Ama bu ekmek
bu işten kazandığım kazanç çok az ben daha çok kazanmalıyım daha büyük işlere
ihtiyacım var benim. Sizin sofranız çok güzel fakat ekmekleriniz küçük ve
kırıntılı üstelik bu yüzden genişleyemiyorum, gelişmiyorum ben de dünyaya
açılmak gezmek tozmak isterim. Ben gece yatağımda süzülürken yarın ödeyeceğim faturalarımı
düşünüyorum. benim büyümeme izin vermeyen faturalarımı ben başka işlere
başvurmalıyım. Çocuklarının her ondan istediği talepler karşısında kendisi de
irkiliyordu her kafasını şişirdiği talepleri her elini kolunu çekiştirip bir
mağazaya vitrine götürme gösterme isteği karşısında o bakışlar ince ince kaş
çatışlar bu talepler bile neredeyse tek başına çalışan bir kadını uçurumu
kenarına getirmişti. O kadına yardım eden başka hiç kimde de yoktur üstelik
eski işkenceciler de vardır sözleriyle dilleriyle onlar ki daha acımasız bir
şekilde düşene vurmak gerek yaralıyı daha çok acıtmak kanatmak gerek, her
düştüğünde bir tekme de sen vur veya düşmesine göz yum ki paramparça
olsun. Çalışan kadının tamamen inceldiği
işinden kopmaya başladığı özünün de kalmadığı bir anda kendini balon gibi
şişiren patlamaya hazır olaylar da vardır.

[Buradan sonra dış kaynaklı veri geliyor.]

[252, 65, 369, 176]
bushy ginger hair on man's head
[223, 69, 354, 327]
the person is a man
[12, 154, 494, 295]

O güneş ki bir doğar bir batarken o güneş ki
karanlığı alır sadece ışığını da verebilir. O kadın onca yükün altından kalkabilir. Kendini bir
solukta dışarı atabilir. Bu ortamdan kaçabilir bunu da yapabilir. Yapanlar var
görüyorum biliyorum. Başardılar da öyle de sanıyorum.